From the profile page below, transcribe word for word the passage that opens with the words "Other writers of" and closes with "on updating it.".

# TEXT
[Start of section]
I had a very elderly and esteemed relative who once told me that whilst walking along the Strand he met a lion that had escaped from Exeter Change. I said, “What did you do?” and he looked at me with contempt as if the question were imbecile. “Do!” he said. “Why, I took a cab.”

— Ford Madox Ford, Ancient Lights (1911)

John Lavagnino (August 2006)

John Lavagnino

e-mail: John.Lavagnino@kcl.ac.uk. (See my page on how to get in touch.)

Nowadays my field is literary scholarship, though I've done some rather different things in the past. This page tries to give a conspectus of my various professional and scholarly activities over the years.

Announcements and notices

I'm pleased to say that The Oxford Middleton has won the MLA's Prize for a Distinguished Scholarly Edition.

My department at King's College London now offers an MA in Digital Humanities and an MA in Digital Culture and Technology. Apply today!


The present

King's College London

Since October 1998 I've been at King's College London, in its Department of Digital Humanities, where I'm currently Reader in in Digital Humanities. Since 2009 I'm also part of the Department of English.

Twentieth-century literature

One of my academic specialties is twentieth-century literature, and in particular the works of Vladimir Nabokov, the subject of my Ph.D. dissertation.

In 1989 I received a master's degree in English and American literature from Brandeis University. I defended my Ph.D. dissertation at Brandeis on April 20, 1998.

Other writers of the twentieth century whom I've worked on include Henry James and Ernest Jones.

Renaissance literature

I was one of the creators of CELM, the Catalogue of English Literary Manuscripts 1450–1700, an open-access guide to the manuscripts of hundreds of English literature figures of the period, published online in 2013, and continue to work on updating it.

I'm one of around 70 people who contributed to The Collected Works of Thomas Middleton, under the general editorship of Gary Taylor and me, for publication by Oxford University Press in both electronic and paper forms. The paper version appeared in November 2007. The works of Middleton, one of the greatest dramatists of the English Renaissance, were last published in a complete edition in 1885; our edition aims to provide authoritative texts and up-to-date introductions and annotations, and it will include all the works now attributed to Middleton as a result of extensive work on attribution in recent decades. For more details on the edition see its web page.

Textual scholarship

I've spent a good deal of time editing Thomas Middleton's works, and have also done some work on editing in general, mostly devoted to the impact of computer technology.

Some papers of mine on the subject are "Reading, Scholarship, and Hypertext Editions" (written in 1993, published in 1996 in a publication dated 1995) and "Why Edit Electronically?"
[End of section]
# MATERIAL PROVIDED
[Start of section]
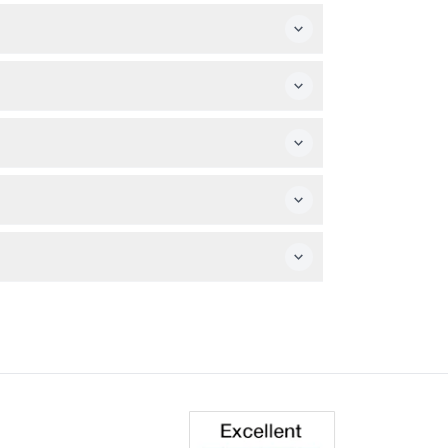
de 3 años.
 para disfrutar de las actividades
 de reservar.
 de 18 hoyos, experiencias de realidad
emas de movilidad deben considerar esto al
 web, para una experiencia conveniente y sin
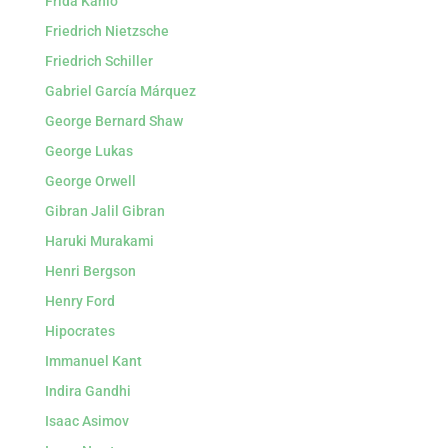
Frida Kahlo
Friedrich Nietzsche
Friedrich Schiller
Gabriel García Márquez
George Bernard Shaw
George Lukas
George Orwell
Gibran Jalil Gibran
Haruki Murakami
Henri Bergson
Henry Ford
Hipocrates
Immanuel Kant
Indira Gandhi
Isaac Asimov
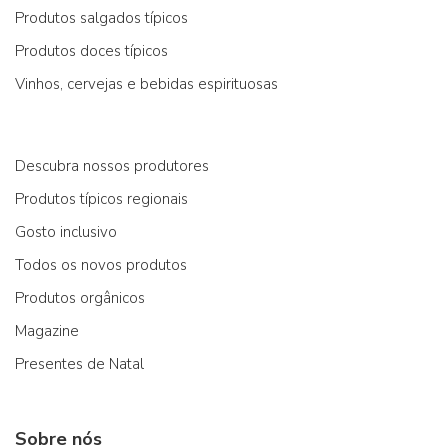
Produtos salgados típicos
Produtos doces típicos
Vinhos, cervejas e bebidas espirituosas
Descubra nossos produtores
Produtos típicos regionais
Gosto inclusivo
Todos os novos produtos
Produtos orgânicos
Magazine
Presentes de Natal
Sobre nós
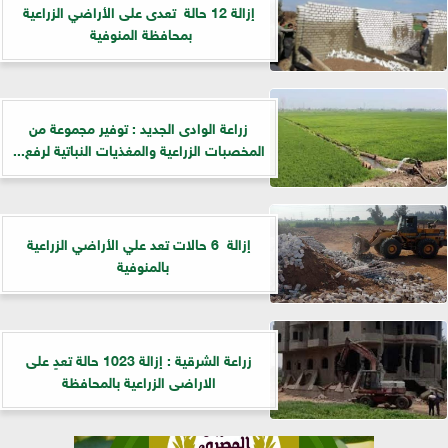
إزالة 12 حالة تعدى على الأراضي الزراعية
بمحافظة المنوفية
زراعة الوادى الجديد : توفير مجموعة من
المخصبات الزراعية والمغذيات النباتية لرفع...
إزالة 6 حالات تعد علي الأراضي الزراعية
بالمنوفية
زراعة الشرقية : إزالة 1023 حالة تعدٍ على
الاراضى الزراعية بالمحافظة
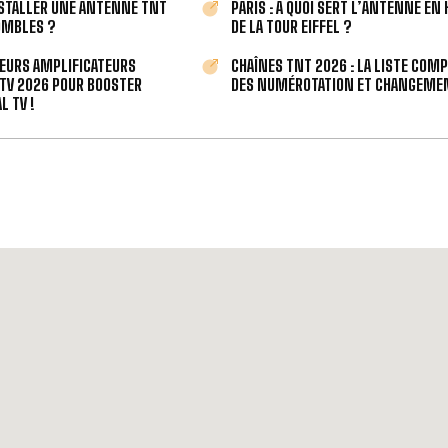
STALLER UNE ANTENNE TNT
PARIS : À QUOI SERT L’ANTENNE EN
OMBLES ?
DE LA TOUR EIFFEL ?
LEURS AMPLIFICATEURS
CHAÎNES TNT 2026 : LA LISTE COM
TV 2026 POUR BOOSTER
DES NUMÉROTATION ET CHANGEMEN
L TV !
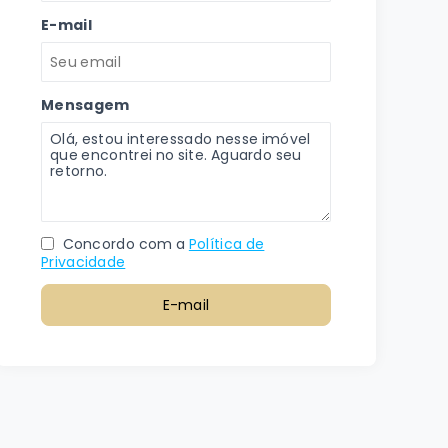
E-mail
Mensagem
Concordo com a
Política de
Privacidade
E-mail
[End of section]
# ANSWER SPACE
Other writers of the twentieth century whom I've worked on include Henry James and Ernest Jones.

Renaissance literature

I was one of the creators of CELM, the Catalogue of English Literary Manuscripts 1450–1700, an open-access guide to the manuscripts of hundreds of English literature figures of the period, published online in 2013, and continue to work on updating it.